Verbatim copy without images: repeat the records in full.
*** Given data Section Begins ***
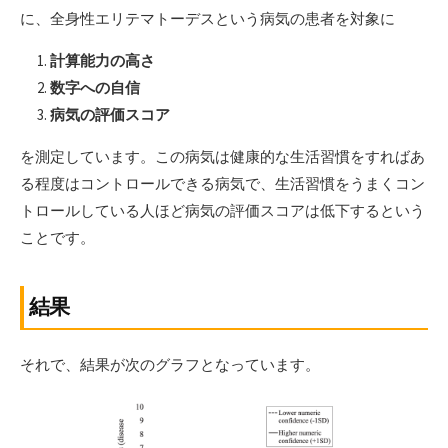
に、全身性エリテマトーデスという病気の患者を対象に
計算能力の高さ
数字への自信
病気の評価スコア
を測定しています。この病気は健康的な生活習慣をすればあ
る程度はコントロールできる病気で、生活習慣をうまくコン
トロールしている人ほど病気の評価スコアは低下するという
ことです。
結果
それで、結果が次のグラフとなっています。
*** Given data Section Ends ***
- **Solution for this exercise**:
に、全身性エリテマトーデスという病気の患者を対象に
計算能力の高さ
数字への自信
病気の評価スコア
を測定しています。この病気は健康的な生活習慣をすればあ
る程度はコントロールできる病気で、生活習慣をうまくコン
トロールしている人ほど病気の評価スコアは低下するという
ことです。
結果
それで、結果が次のグラフとなっています。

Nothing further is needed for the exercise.